During the twenty years devoted to public affairs Milton was mostly cut off from poetry, but he wrote seventeen occasional sonnets, versified a number of Psalms and began the composition of Paradise Lost. Worth mentioning here are three deeply personal sonnets and one "On the Late Massacre in Piedmont". Two of the personal sonnets were written on the subject of his blindness, and the third on the death of Milton's second wife. Katharine Woodcock, whom he had married in 1656.

Later life (1660-74)

With the re-establishment of monarchy in England, Milton, having been a well-known apologist and defender of the regicide, was in real danger. The new government had already exhumed and hanged at Tyburn the bodies of Oliver Cromwell and some others. In the summer of 1660, a warrant for Milton's arrest was issued. He was taken into custody but soon released. His life was spared through the efforts of the poet Andrew Marvell or perhaps of the royalist playwright, Sir William Davenant (whose life Milton had earlier saved during Cromwell's rule). It may have been argued that the blind writer was now harmless and that nominal proceedings against him were enough. His remaining fourteen years were on the whole, outwardly, and to some extent inwardly, peaceful. Of course, he had his share of troubles: a frugal domestic economy necessitated by financial stringency, blindness and gout, and a certain amount of friction with his daughters because of faults on both sides. Apart from the publication of books, the chief events of these years were Milton's marriage in 1663 to a third wife, a young and amiable Elizabeth Minshull, who survived him, and the removal, during the plague of 1665, to a house at Chalfont St. Giles, Buckinghamshire (now a Milton Museum).

The publications of Milton's later years were: Paradise Lost (1667). for which he received ten pounds; text books of simplified Latin Grammar (1669) and Logic (1672); the History of Britain (1670); Paradise Regained (1671): Samson Agonistes (1671); the second, enlarged edition (1673) of the Poems of 1645; the second, revised edition of Paradise Lost (1674); and Epistolae Familiares with the Prolusiones Oratoriae (1674).

Milton died on 8th November, 1674, a month short of his sixty-sixth birthday. He was buried in St.
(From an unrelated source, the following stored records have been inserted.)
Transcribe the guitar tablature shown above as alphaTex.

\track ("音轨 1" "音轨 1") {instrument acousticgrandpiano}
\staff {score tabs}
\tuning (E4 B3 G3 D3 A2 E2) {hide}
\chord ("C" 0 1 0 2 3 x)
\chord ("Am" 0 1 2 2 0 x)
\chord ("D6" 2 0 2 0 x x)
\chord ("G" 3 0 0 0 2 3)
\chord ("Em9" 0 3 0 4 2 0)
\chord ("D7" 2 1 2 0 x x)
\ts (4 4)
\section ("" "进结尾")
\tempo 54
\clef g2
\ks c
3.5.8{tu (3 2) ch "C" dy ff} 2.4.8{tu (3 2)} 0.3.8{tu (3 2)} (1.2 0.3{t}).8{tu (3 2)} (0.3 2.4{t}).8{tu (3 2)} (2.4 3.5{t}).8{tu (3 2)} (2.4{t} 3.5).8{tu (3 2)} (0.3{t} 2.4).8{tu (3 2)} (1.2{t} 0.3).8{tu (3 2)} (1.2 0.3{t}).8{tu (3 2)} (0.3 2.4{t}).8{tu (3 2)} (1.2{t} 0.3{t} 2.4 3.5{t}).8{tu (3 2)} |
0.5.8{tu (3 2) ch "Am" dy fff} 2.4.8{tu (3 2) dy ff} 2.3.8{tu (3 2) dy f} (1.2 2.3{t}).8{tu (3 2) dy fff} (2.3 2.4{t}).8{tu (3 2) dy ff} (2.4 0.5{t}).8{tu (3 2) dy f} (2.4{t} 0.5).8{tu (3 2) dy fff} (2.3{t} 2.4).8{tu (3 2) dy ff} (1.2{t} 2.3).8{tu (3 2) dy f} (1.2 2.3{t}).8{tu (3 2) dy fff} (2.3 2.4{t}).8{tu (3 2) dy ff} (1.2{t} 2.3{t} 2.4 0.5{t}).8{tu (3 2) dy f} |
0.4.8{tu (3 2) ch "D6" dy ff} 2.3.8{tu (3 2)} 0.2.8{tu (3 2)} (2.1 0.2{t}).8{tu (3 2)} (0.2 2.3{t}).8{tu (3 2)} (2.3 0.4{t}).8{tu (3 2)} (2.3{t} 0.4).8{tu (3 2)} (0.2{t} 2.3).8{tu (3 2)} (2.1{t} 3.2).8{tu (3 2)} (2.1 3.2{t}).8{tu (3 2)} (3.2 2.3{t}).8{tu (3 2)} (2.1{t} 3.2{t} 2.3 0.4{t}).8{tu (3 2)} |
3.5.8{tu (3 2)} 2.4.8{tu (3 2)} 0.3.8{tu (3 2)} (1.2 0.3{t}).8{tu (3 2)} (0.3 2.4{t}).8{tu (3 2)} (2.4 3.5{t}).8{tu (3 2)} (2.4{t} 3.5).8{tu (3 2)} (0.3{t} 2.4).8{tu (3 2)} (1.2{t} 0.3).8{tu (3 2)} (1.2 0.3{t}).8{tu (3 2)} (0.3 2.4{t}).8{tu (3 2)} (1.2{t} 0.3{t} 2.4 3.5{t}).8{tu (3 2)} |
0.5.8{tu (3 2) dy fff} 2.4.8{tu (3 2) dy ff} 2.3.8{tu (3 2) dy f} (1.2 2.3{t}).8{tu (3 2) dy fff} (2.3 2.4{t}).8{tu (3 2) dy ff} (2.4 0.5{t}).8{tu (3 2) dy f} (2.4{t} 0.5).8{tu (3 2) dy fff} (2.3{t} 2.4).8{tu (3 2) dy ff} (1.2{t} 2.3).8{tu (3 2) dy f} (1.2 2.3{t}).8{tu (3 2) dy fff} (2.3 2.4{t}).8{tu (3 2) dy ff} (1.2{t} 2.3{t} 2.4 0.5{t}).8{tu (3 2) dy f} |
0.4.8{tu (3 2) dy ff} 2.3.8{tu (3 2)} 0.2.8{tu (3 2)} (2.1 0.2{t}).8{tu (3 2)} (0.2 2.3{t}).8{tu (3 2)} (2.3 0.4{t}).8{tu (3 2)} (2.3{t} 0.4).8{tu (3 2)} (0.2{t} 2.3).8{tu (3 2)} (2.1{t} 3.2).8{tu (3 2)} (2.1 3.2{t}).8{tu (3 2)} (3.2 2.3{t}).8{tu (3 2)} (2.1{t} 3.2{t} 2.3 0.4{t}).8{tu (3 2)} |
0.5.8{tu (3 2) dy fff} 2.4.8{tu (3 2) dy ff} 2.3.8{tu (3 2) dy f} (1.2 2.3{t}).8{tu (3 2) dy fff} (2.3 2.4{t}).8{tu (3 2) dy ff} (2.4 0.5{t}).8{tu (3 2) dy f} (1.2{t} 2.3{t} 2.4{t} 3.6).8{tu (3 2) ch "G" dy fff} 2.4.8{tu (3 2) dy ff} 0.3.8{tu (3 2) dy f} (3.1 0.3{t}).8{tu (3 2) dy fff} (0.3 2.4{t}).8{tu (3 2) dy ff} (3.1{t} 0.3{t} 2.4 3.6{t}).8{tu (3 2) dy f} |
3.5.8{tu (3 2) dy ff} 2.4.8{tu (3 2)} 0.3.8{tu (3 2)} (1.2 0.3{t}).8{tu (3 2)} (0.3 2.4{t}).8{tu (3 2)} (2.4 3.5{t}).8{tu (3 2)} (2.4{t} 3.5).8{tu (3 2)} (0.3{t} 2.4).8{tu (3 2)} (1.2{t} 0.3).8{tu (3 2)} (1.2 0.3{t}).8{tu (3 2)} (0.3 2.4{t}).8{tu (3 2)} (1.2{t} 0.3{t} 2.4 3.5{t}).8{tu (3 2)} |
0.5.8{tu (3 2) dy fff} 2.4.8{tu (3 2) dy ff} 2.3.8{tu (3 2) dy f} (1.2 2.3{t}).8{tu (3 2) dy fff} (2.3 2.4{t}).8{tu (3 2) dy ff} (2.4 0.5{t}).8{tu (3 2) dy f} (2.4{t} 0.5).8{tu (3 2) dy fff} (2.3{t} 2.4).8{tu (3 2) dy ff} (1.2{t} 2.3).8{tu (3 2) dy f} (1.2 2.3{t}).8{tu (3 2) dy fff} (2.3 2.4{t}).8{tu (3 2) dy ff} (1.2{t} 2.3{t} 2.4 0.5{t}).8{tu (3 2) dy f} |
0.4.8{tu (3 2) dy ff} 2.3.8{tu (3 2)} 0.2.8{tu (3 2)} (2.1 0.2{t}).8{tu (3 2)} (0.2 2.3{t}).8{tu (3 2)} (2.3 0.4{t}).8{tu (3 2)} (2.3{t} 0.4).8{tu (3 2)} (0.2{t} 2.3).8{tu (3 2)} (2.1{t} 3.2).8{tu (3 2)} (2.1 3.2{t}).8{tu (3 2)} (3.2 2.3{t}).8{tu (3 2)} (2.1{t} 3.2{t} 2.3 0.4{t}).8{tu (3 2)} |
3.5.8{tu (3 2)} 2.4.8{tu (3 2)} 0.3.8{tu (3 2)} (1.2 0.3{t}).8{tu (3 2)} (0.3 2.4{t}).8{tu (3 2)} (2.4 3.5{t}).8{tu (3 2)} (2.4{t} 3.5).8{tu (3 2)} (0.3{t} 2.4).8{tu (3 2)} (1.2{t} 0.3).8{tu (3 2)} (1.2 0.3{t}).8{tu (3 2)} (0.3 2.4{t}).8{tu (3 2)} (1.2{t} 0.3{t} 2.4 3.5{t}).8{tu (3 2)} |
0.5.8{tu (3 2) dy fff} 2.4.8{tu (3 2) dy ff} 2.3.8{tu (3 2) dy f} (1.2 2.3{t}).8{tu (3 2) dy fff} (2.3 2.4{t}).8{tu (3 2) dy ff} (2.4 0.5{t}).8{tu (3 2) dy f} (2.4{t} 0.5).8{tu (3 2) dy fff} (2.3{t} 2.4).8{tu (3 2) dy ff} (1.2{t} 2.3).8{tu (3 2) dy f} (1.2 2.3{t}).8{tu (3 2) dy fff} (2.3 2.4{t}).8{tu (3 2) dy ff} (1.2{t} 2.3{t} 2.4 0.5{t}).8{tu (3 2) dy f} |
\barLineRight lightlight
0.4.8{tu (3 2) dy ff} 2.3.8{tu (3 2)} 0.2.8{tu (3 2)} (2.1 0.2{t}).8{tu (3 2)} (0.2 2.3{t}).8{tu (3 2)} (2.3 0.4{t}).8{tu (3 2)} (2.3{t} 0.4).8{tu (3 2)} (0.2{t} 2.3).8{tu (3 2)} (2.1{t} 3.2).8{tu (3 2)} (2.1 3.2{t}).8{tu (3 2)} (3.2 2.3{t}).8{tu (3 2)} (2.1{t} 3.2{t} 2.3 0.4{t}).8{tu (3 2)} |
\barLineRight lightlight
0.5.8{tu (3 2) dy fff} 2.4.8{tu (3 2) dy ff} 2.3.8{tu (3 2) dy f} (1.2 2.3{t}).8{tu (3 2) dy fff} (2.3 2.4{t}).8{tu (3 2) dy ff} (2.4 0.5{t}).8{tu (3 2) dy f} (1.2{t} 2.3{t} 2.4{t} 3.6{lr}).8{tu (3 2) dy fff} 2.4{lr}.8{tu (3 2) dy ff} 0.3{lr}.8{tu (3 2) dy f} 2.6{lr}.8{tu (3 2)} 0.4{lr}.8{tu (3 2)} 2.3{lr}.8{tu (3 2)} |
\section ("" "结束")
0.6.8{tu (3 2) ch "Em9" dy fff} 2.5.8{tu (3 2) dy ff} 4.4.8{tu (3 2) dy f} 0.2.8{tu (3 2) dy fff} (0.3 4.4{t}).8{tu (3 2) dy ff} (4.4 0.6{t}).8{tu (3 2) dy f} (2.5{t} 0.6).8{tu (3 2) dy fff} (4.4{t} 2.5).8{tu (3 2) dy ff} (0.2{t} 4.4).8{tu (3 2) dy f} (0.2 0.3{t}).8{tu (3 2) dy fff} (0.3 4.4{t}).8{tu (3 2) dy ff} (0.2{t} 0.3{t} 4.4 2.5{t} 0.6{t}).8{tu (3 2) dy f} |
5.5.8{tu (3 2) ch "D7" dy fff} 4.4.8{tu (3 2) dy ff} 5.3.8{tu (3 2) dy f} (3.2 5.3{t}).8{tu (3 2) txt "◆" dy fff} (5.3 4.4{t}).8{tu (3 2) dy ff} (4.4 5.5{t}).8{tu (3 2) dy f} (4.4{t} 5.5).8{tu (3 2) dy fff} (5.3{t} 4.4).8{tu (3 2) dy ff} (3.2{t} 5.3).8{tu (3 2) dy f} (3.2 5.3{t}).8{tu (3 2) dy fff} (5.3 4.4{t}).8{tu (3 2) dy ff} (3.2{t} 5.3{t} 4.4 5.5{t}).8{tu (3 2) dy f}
Giles's, Cripplegate; and the burial was attended by all his learned and great friends.

  1. Important Questions with Answers

  1. Analyse and comment on the opening of Paradise Lost (Book I).
  2. What picture of Satan do you get from Book I of Paradise Lost?
  3. Discuss those traditional prescriptions of the epic from which are illustrated in Book I Paradise Lost.
  4. What purpose is served by the epic similes in Book I of Paradise Lost?
  5. On the basis of your reading of Book I of Paradise Lost, brig out Satan's qualities of leadership.
  6. What picture does Milton present of the angels in revolt?
  7. Analyse the speeches of Satan in Book I of Paradise Lost to show that Milton does not intend us to sympathies with Satan.
  8. "To admire Satan, then is to give one's vote not only for a world of misery, but also for a world of lies and propaganda of wishful thinking of incessant autobiography". Discuss in the light of this remark some of speeches by Satan or statements made by the poet about him in Paradise Lost Book I.
  9. How is Milton's personality reflected in Paradise Lost, Book I?
  10. Write an essay on Milton's style as revealed Book I Paradise Lost.
  11. Explain how Milton's poetry weds the puritan spirit with that of the Renaissance.
  12. What is blank verse? Discuss Milton's handling of it in Book I of Paradise Lost.